Türkiye de eş zamanlı olarak 30 ilde yapılan Türkiye küçük Millet Meclisi toplantılarının...

BkMM HAZİRAN AYI TOPLANTISINI GERÇEKLEŞTİRDİ
Türkiye de eş zamanlı olarak 30 ilde yapılan Türkiye küçük Millet Meclisi toplantılarının Bodrum ayağı Ticaret Odası Meclis Salonunda gerçekleştirildi.

Gezi olaylarının gösteri hakkı ve toplumun yaşamsal kararlara katılımı çerçevesinde masaya yatırıldığı toplantının moderatörlüğünü Gazeteci-yazar Ayhan Ongun yaptı.

Olayların başladığı günden itibaren gelişmelerin yer aldığı bir görsel sunumun ardından avukat Ergin Cinmen mevcut duruma ilişkin bir hukuksal değerlendirme yaptı. Gösteri hakkının izne bağlı olmadan yapılacak bir evrensel hak olduğunu, bildirimde
bulunmanın yeterli olduğunu söyleyen Cinmen, yasalar bir yana kimi tepkilerin toplumsal meşruiyetinin daha önemli olduğuna ve iktidarın otoriter tavır ve özel yaşam müdahale içeren uygulamalarına karşı kendiliğinden oluşan bu halk hareketinin toplum vicdanında karşılık bulduğuna dikkat çekti.

MHP İlçe Başkanı Asım Başaran; partilerinin niye alanlara inmediğini anlattığı konuşmasında iktidarın haksız uygulamalarının halkı patlama noktasına getirdiğini ve masum başlayan gösterilere polisin orantısız güç kullanması sonunda olayları bu noktalara geldiğini iddia etti.

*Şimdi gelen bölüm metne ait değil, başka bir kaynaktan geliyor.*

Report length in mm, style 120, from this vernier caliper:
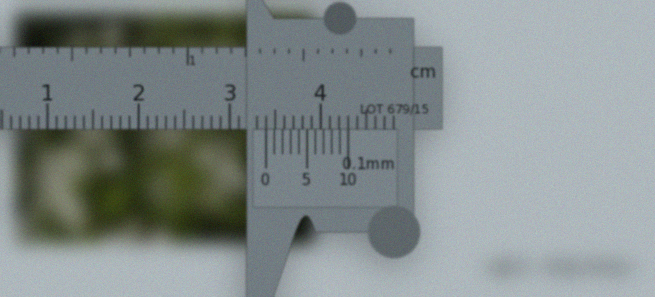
34.0
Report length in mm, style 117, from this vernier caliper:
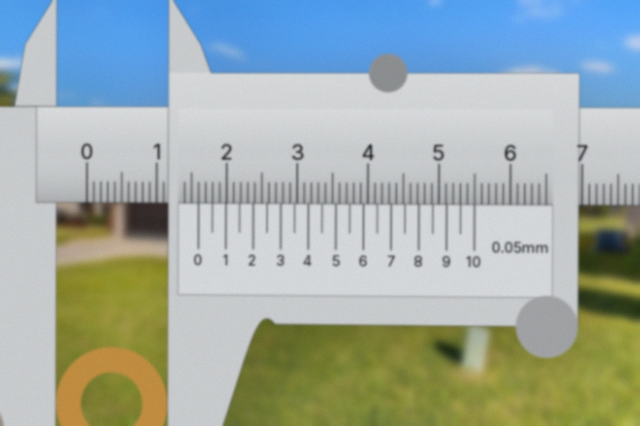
16.0
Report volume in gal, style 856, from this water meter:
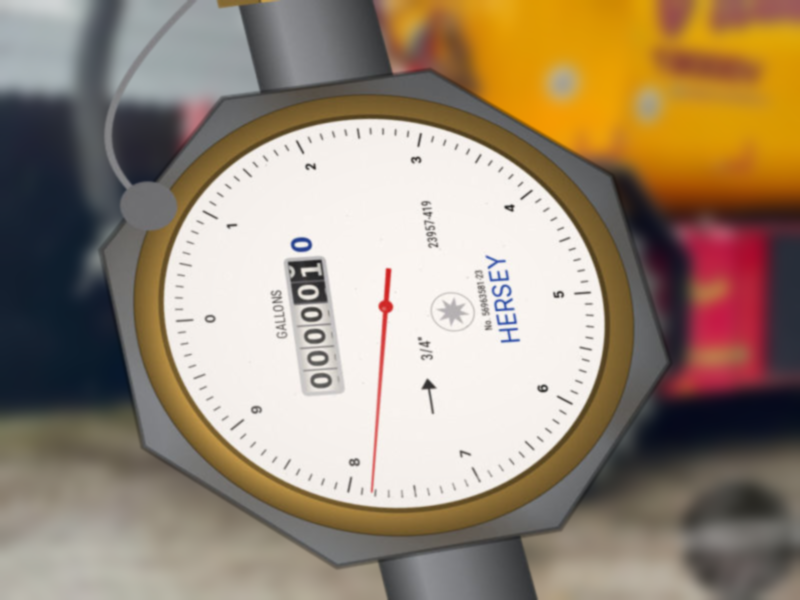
7.8
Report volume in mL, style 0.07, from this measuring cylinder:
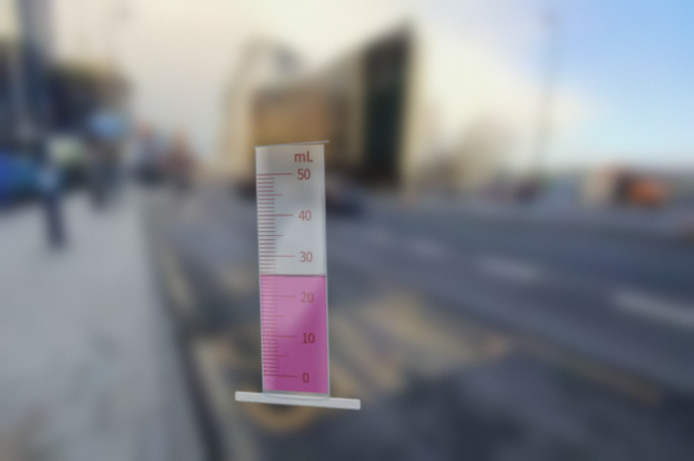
25
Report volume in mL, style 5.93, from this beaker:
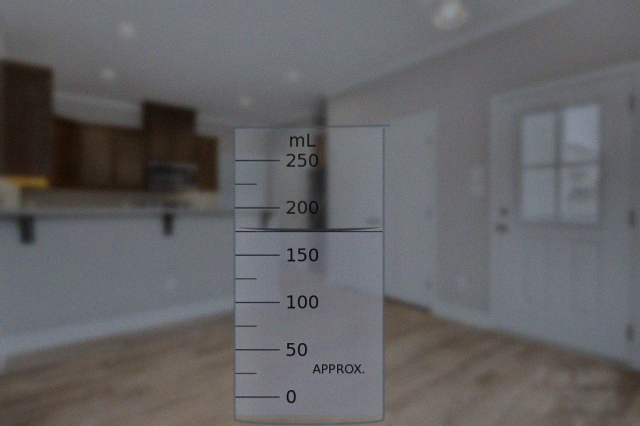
175
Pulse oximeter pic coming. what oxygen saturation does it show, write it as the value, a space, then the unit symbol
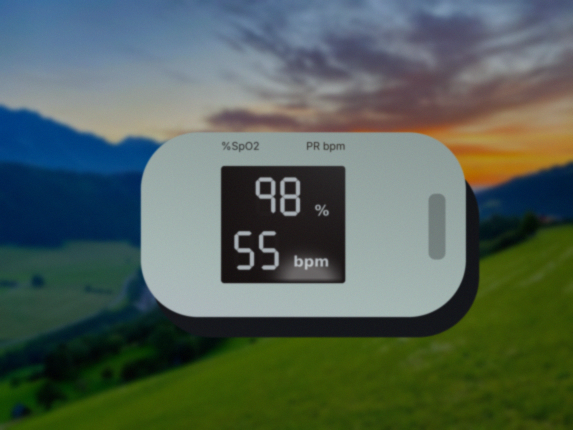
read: 98 %
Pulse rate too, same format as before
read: 55 bpm
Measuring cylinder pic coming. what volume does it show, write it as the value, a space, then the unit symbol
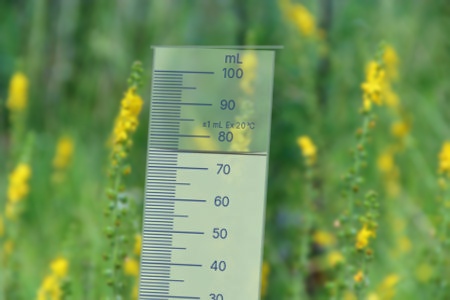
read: 75 mL
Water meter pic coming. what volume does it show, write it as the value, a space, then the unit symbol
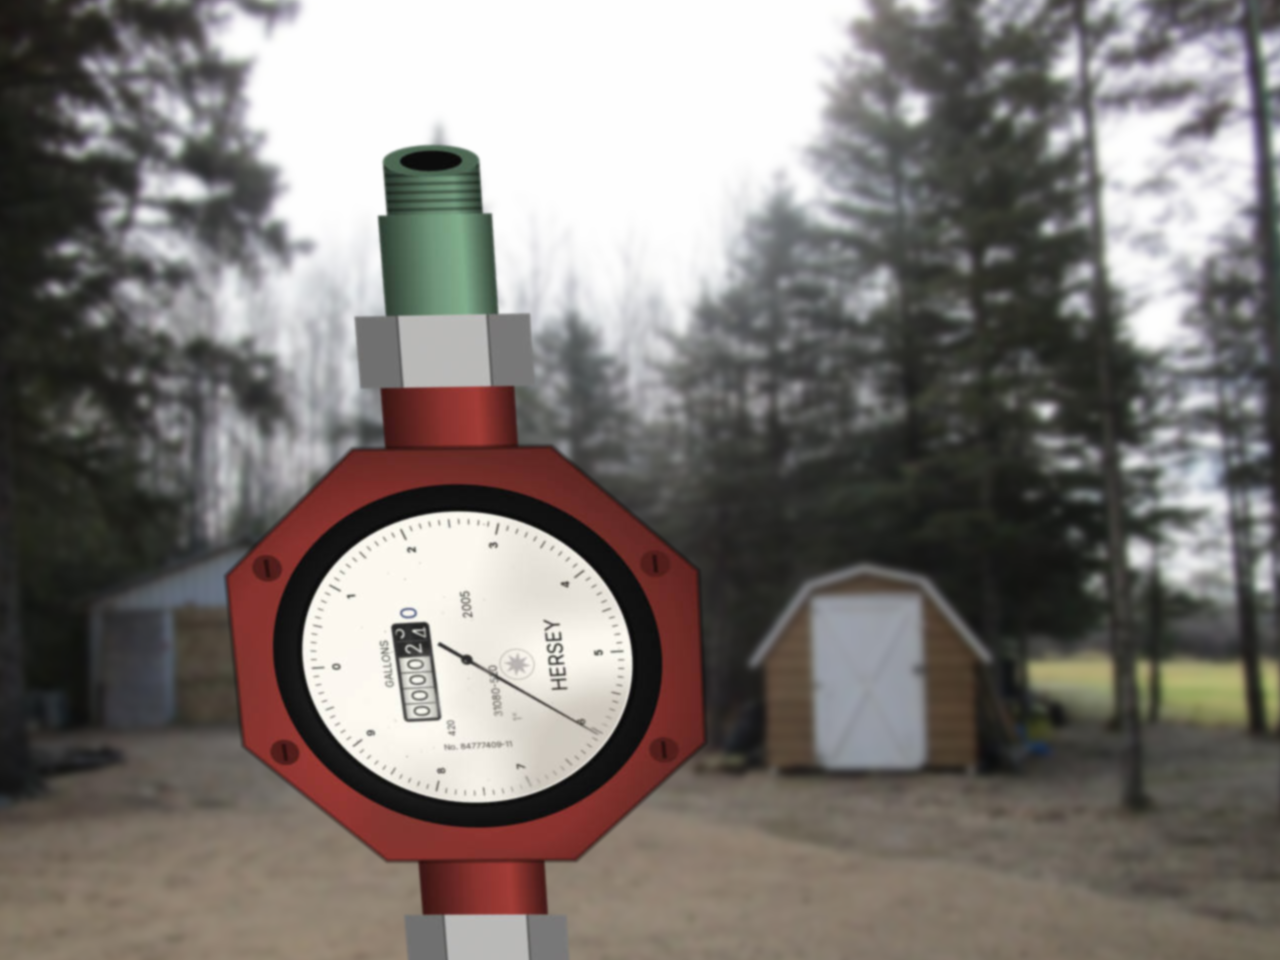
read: 236.0 gal
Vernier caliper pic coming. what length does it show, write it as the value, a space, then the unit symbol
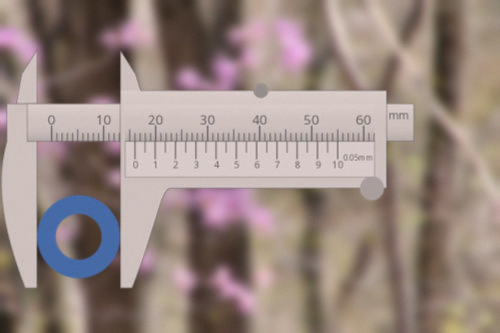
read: 16.0 mm
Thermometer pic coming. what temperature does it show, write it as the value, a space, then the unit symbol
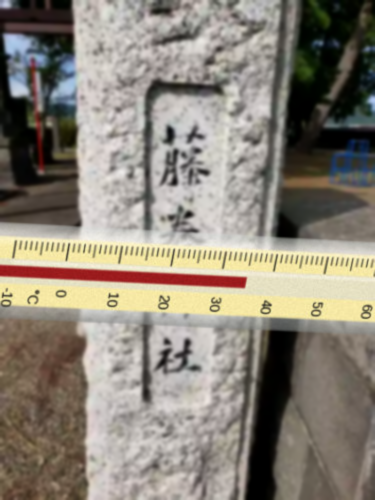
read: 35 °C
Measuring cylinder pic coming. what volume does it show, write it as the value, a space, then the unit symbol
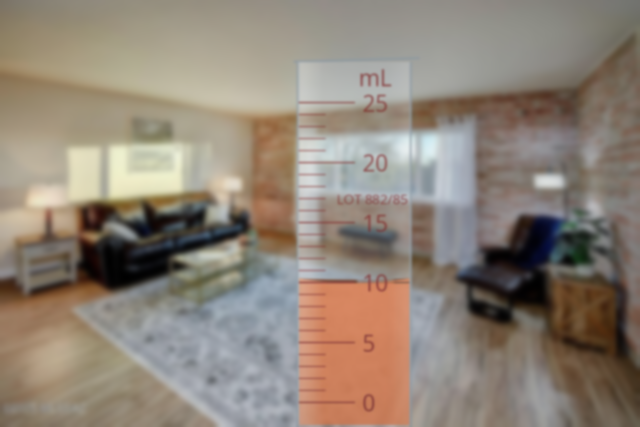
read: 10 mL
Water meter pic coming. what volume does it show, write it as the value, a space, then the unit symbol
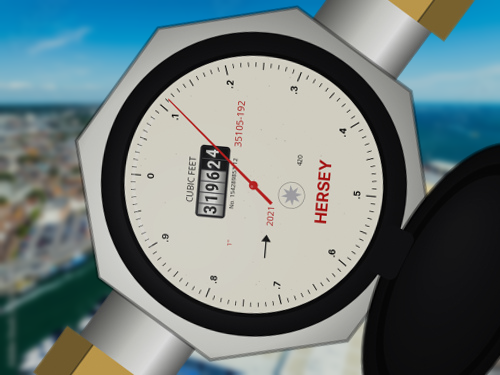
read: 319624.11 ft³
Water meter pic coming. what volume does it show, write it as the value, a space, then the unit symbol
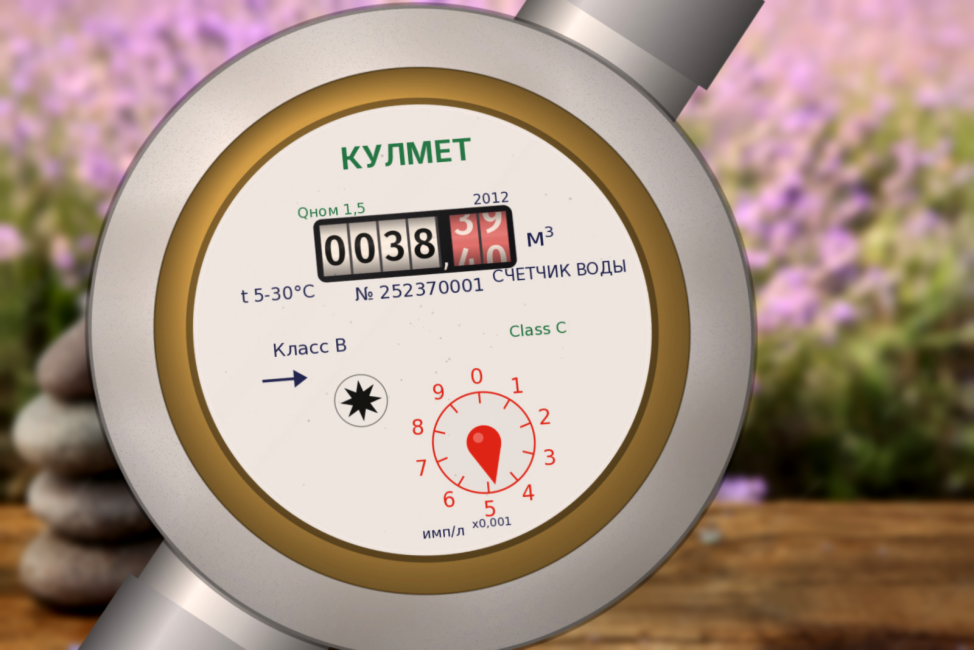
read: 38.394 m³
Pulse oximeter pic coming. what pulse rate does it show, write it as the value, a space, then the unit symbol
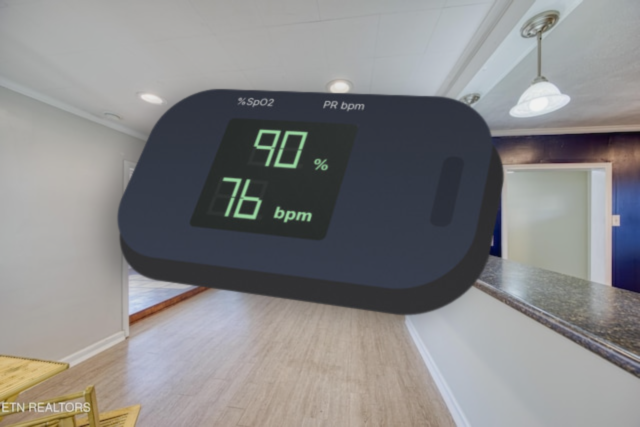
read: 76 bpm
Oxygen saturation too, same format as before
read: 90 %
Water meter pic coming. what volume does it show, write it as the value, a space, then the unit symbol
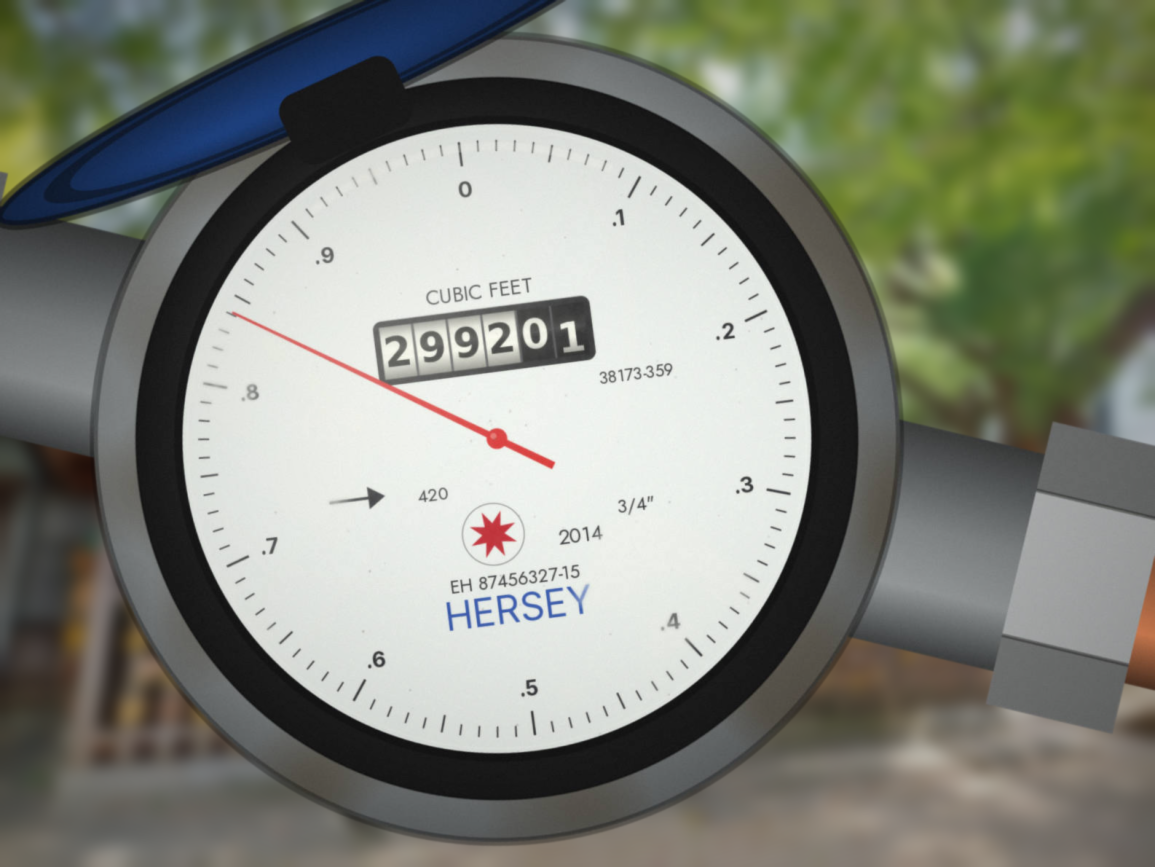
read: 299200.84 ft³
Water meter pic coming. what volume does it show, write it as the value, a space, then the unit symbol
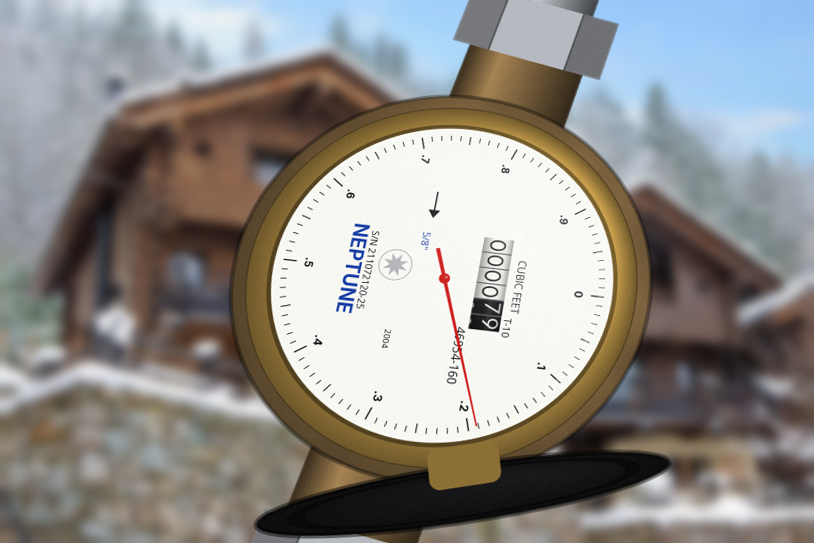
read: 79.19 ft³
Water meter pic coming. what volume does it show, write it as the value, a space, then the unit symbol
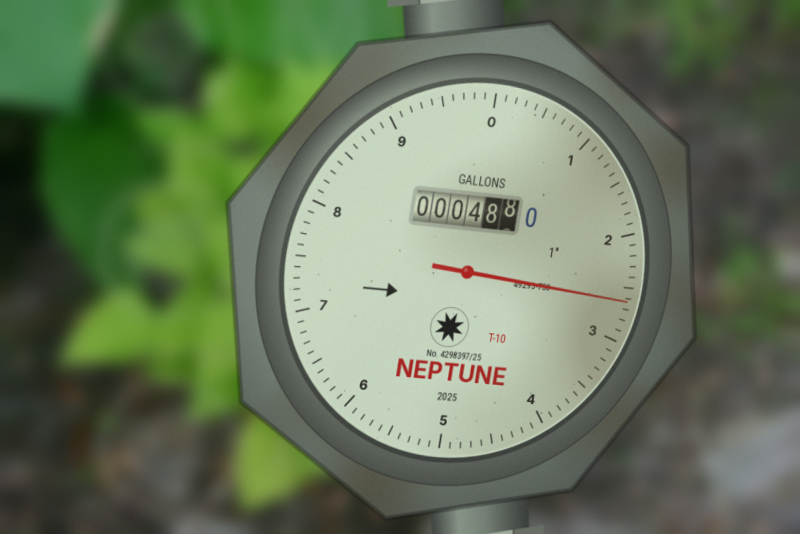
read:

Daha sonra söz alan avukat Betül Cinmen, CHP eski ilçe başkanı Duran Öztürk, Deniz Ticaret Odası yöneticisi Tunç Kutoğlu, Yeşiller ve Sol Gelecek Partisi adına Nihat Gençosman, Bodrum Kadın Dayanışma derneği Başkanı Figan Erozan, Emep İlçe Başkanı Nuri Alikoç ve bireysel söz hakkını kullanan Coşkun Yalçın ve Filiz Dizdar; eylemlere ilişkin görüşlerini dile getirdiler.

Konuşmacıların üzerinde ortaklaştıkları genel görüş; bu eylemlerin yalnızca birkaç ağacın sökülmesi değil, son dönemlerde iktidarın baskıcı, otoriter tavırları ve başbakan Erdoğan’ın sert, kırıcı üslubu sonucu oluşan tepkilerin Gezi parkı olayında dışa vurumudur, şeklindeydi.

Emniyet güçlerinin orantısız güç kullandığı, ancak kimi kontrolsüz grupların da kamu ve özel şahısların mallarına zarar vererek eylemi gölgelediği, ayrıca hiçbir grup ya da siyasi partinin bu halk hareketine sahip çıkmaya hakkı olmadığına da vurgu yapıldı.
Bu tür eylemleri fırsat bilerek iktidarı demokratik olmayan yollardan düşürmeye çalışmak isteyenlere de fırsat verilmemesi, çözümün demokratik yöntemlerde aranması gerektiği toplantının ortak fikrini oluşturdu.